I didn’t come here to argue that IACD uses directly harmful methods, that they killed Candace Newmaker, etc. I do believe that some psychotherapeutic methods are indirectly harmful, in that they are ineffective but delude parents into avoiding more effective treatments. This problem points up questions about the effectiveness of the treatments used by IACD. Exactly what these are is not obvious, of course; however, some of the articles and other materials give us an idea. For example, there is a piece by Sebern Fischer touting neurofeedback, a method that has never been supported by adequate outcome research. An article by Victoria Kelly claims that physical contact and eye contact are important factors in treatment of childhood emotional disorders-- a claim that has never been supported by evidence, and that in fact has been tested only by proponents of holding therapy.
There are some other questions that the web site put into my head, but did not answer. Why does www.instituteforattachment.org state in a testimonial that a child diagnosed with PDD was successfully treated with their methods? Is this a claim that PDD is caused by the same factors that appear to create RAD? Is it that, as someone commenting on this blog remarked the other day, that all but clearly genetic early mental health problems are due to attachment difficulties? And what would be the ground for making these claims?
Another question: children treated at IACD are apparently sent to “therapeutic foster homes” for periods of months. If the goal is to create emotional attachment to their parents, what would be the rationale for this separation?
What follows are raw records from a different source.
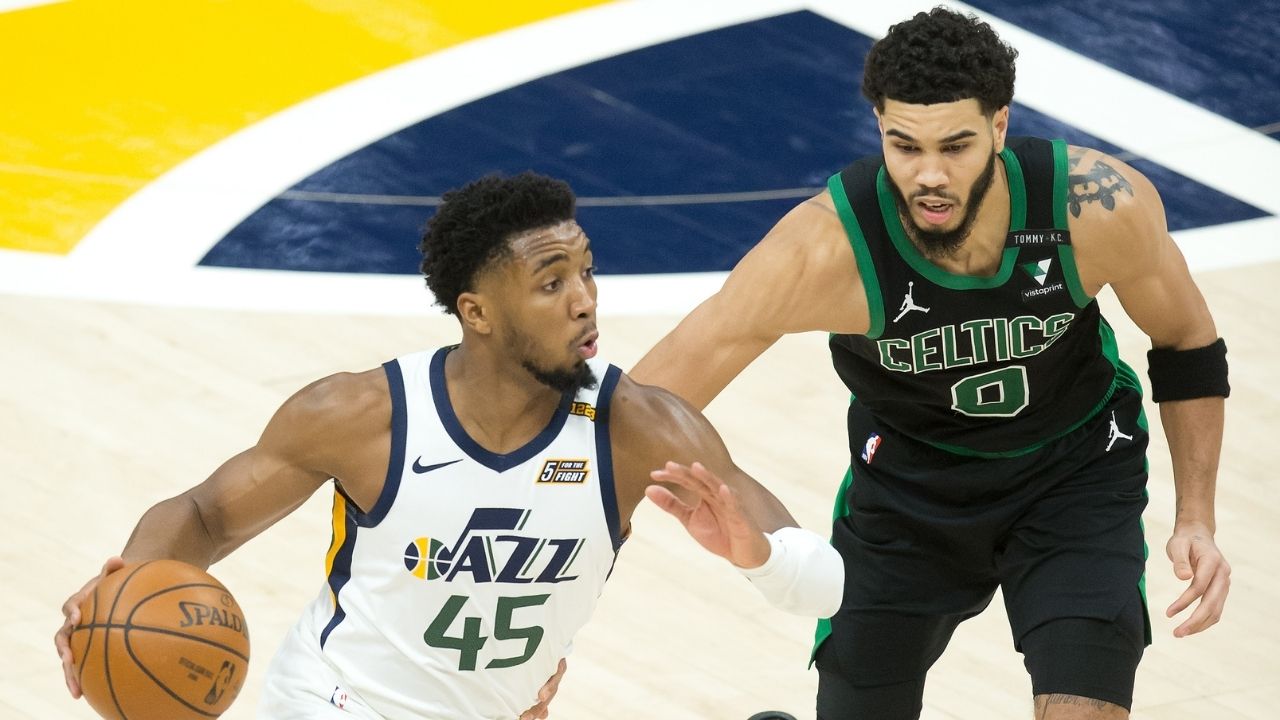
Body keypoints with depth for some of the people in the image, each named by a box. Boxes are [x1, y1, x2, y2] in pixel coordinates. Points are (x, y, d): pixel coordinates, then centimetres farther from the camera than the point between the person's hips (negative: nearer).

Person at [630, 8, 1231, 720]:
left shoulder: (1100, 205, -29)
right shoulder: (827, 246, -33)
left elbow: (1188, 345, -7)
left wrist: (1197, 522, -11)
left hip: (1077, 473, 0)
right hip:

Do Forrest Lien and his staff believe, like the old holding therapists, that they can create an attachment in a child and then transfer it from one attachment figure to another? How would that work, when attachment is a matter of a relationship, not some entity inside the child?
And finally: is it true that IACD uses the Attachment Disorder diagnosis? When seeking third-party reimbursement, do they use that term, or do they claim DSM code 313.89, Reactive Attachment Disorder? It’s my understanding that public funds are received by IACD, and surely there is a problem if in applying for such funds the organization substitutes an acceptable diagnosis for one that is not evidence-based.
Until IACD and other organizations can correct their misinformation and answer these questions, I will continue to hold the position that attacking attachment therapy is not only an appropriate action in terms of the evidence-- it is in fact a professional responsibility.